La fusione è il processo che alimenta il Sole e le altre stelle e comporta plasmare i nuclei degli atomi per rilasciare energia al posto di scinderli, come nel caso della fissione, principio alla base della bomba atomica. Il sogno di produrre energia pulita grazie al primo processo viene rincorso dagli scienziati da anni e oggi sembra un po’ più vicino. I ricercatori hanno sparato 192 raggi laser su una minuscola sfera, generando una reazione di fusione che ha scatenato un’enorme quantità di energia per una piccola frazione di secondo. Anche se in versione ridotta, hanno creato in questo modo condizioni simili a quello che accade di continuo alle stelle. “Per la prima volta in assoluto abbiamo ottenuto più energia dalla combustione rispetto a quanto è stato impiegato per la combustione” da quando si usa questa tecnica, ha detto Omar Hurricane, principale autore dello studio.

Anche se secondo il team di scienziati, tra cui c’è anche l’italiano Riccardo Tommasini, il risultato è ancora “modesto” è tuttavia superiore alle stime e più vicino rispetto a “qualunque altro risultato ottenuto prima” per la realizzazione di energia da fusione, ha concluso Hurricane. La resa dell’esperimento è stata infatti 10 volte maggiore di quanto era stato ottenuto in precedenza.

Completa quanto segue »
A: Secondo l'articolo sulla fusione, per quale motivo il risultato viene giudicato più vicino di qualunque risultato precedente, anche se il team lo definisce "modesto"? Rispondi in una o due frasi.
B: Elenca tutte le parole o frasi che l'articolo sulla fusione riporta tra virgolette.
C: Porta avanti l'articolo sulla fusione con un breve paragrafo, partendo dall'ultima frase.

Elenco dati »
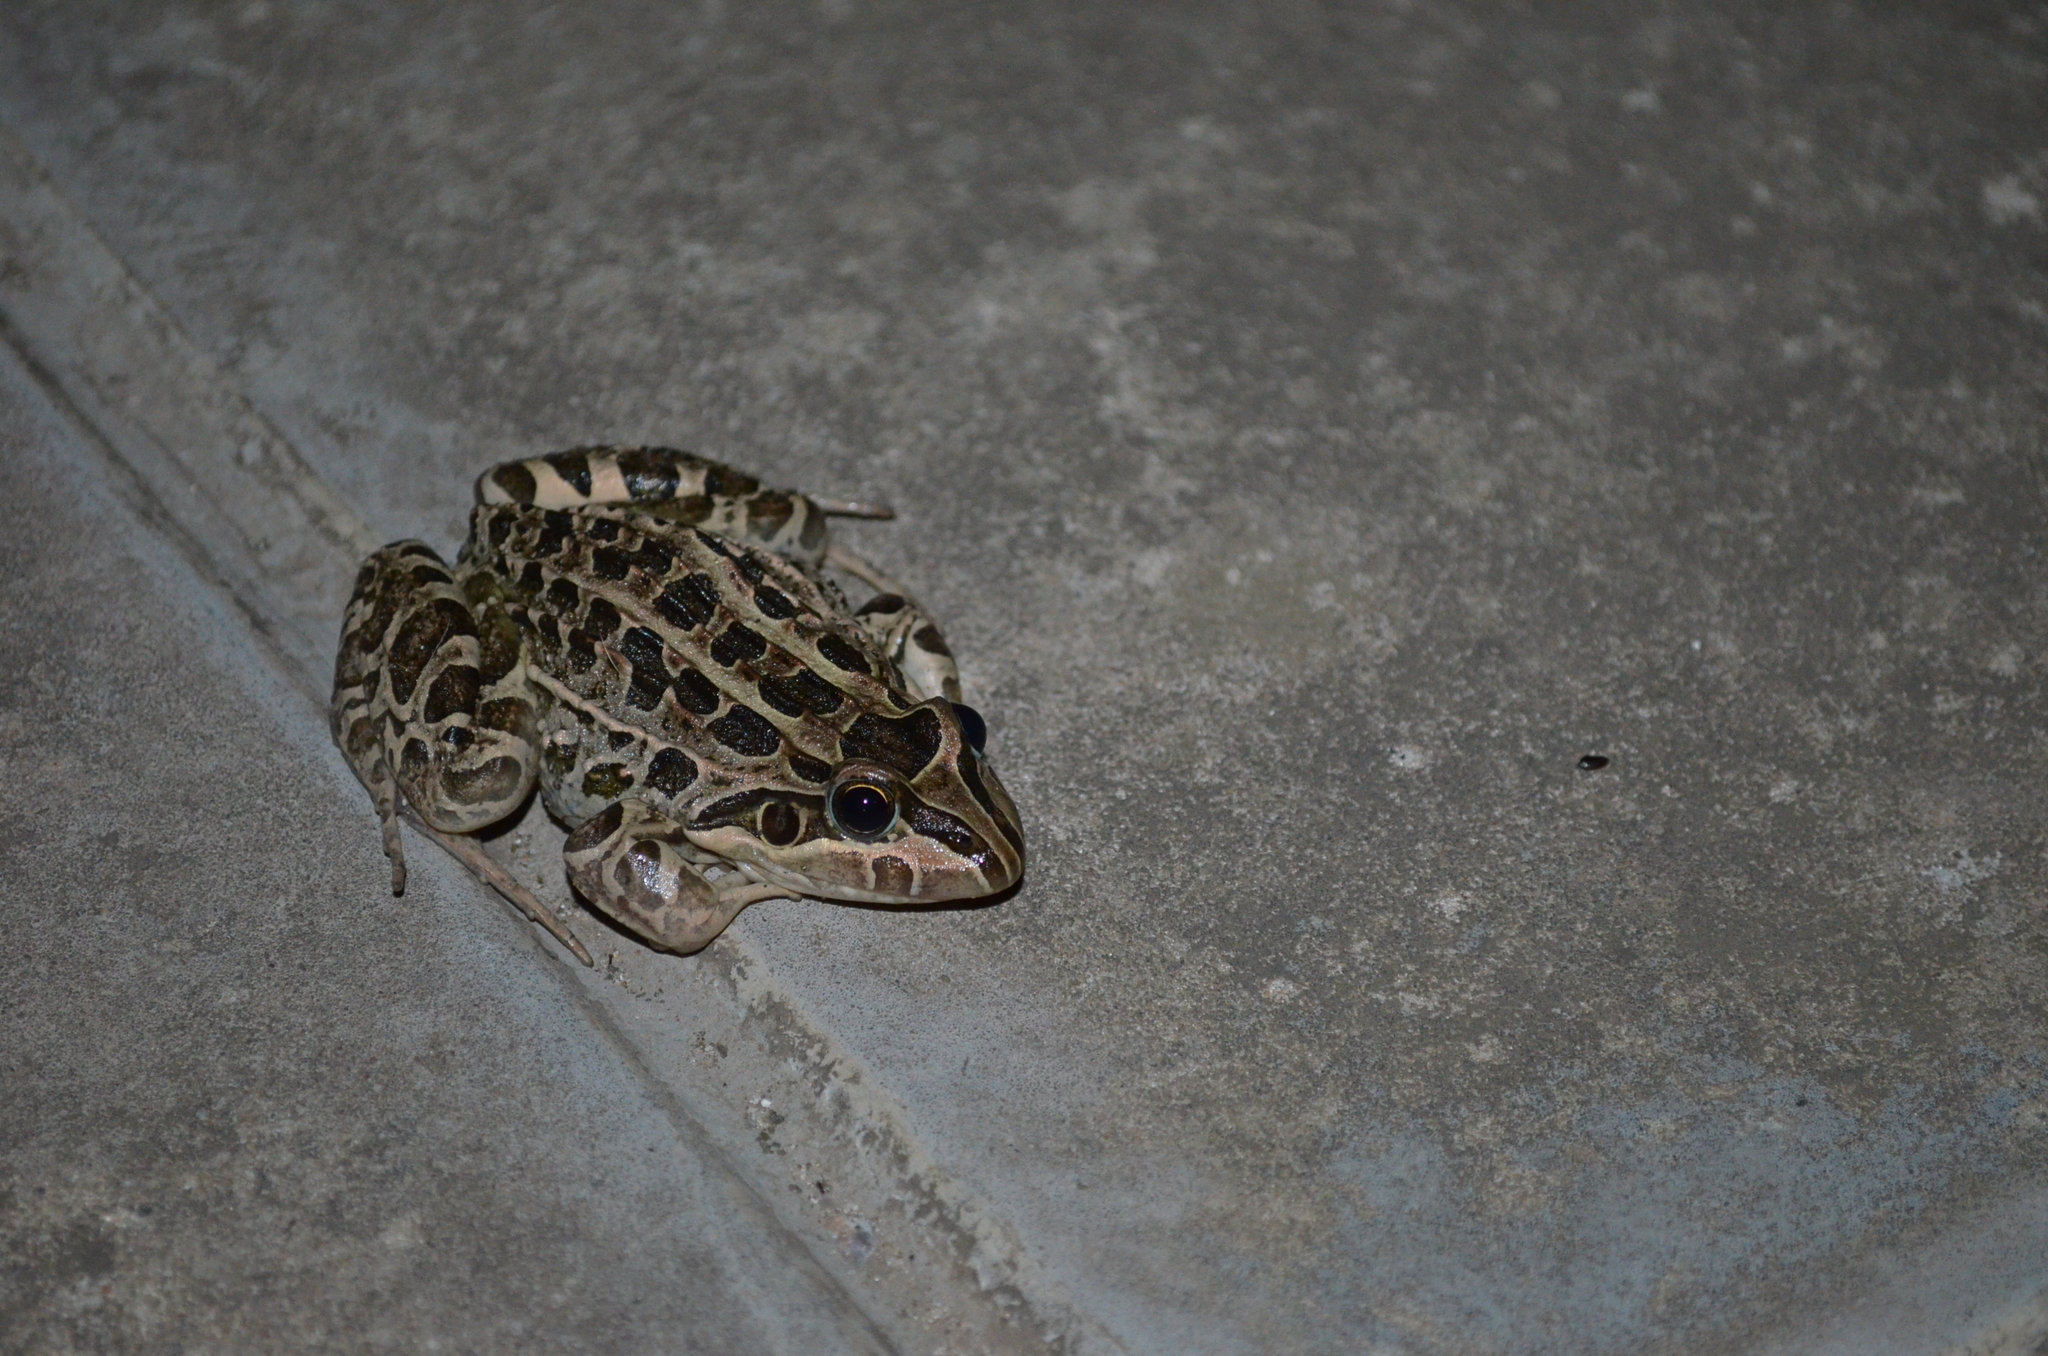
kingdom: Animalia
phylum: Chordata
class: Amphibia
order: Anura
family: Leptodactylidae
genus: Leptodactylus
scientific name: Leptodactylus luctator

Risposte »
A: Il risultato ha superato le stime. La resa dell'esperimento è stata 10 volte maggiore di quella ottenuta in precedenza.

B:
- “Per la prima volta in assoluto abbiamo ottenuto più energia dalla combustione rispetto a quanto è stato impiegato per la combustione”
- “modesto”
- “qualunque altro risultato ottenuto prima”

C:
La ricerca è però ancora lontana dal raggiungimento di quella fase che viene chiamata tecnicamente “accensione”, dove si genera più energia di quanta se ne consumi nel contesto generale dell’esperimento: cosa che accadrebbe solo con reazioni a catena autosufficienti, senza le quali l’energia prodotta dalla fusione non sarebbe conveniente. L’esperimento segna però un decisivo passo avanti, dopo anni di risultati modesti, sulla strada per una fonte di energia a basso costo e potenzialmente illimitata da usare sulla Terra.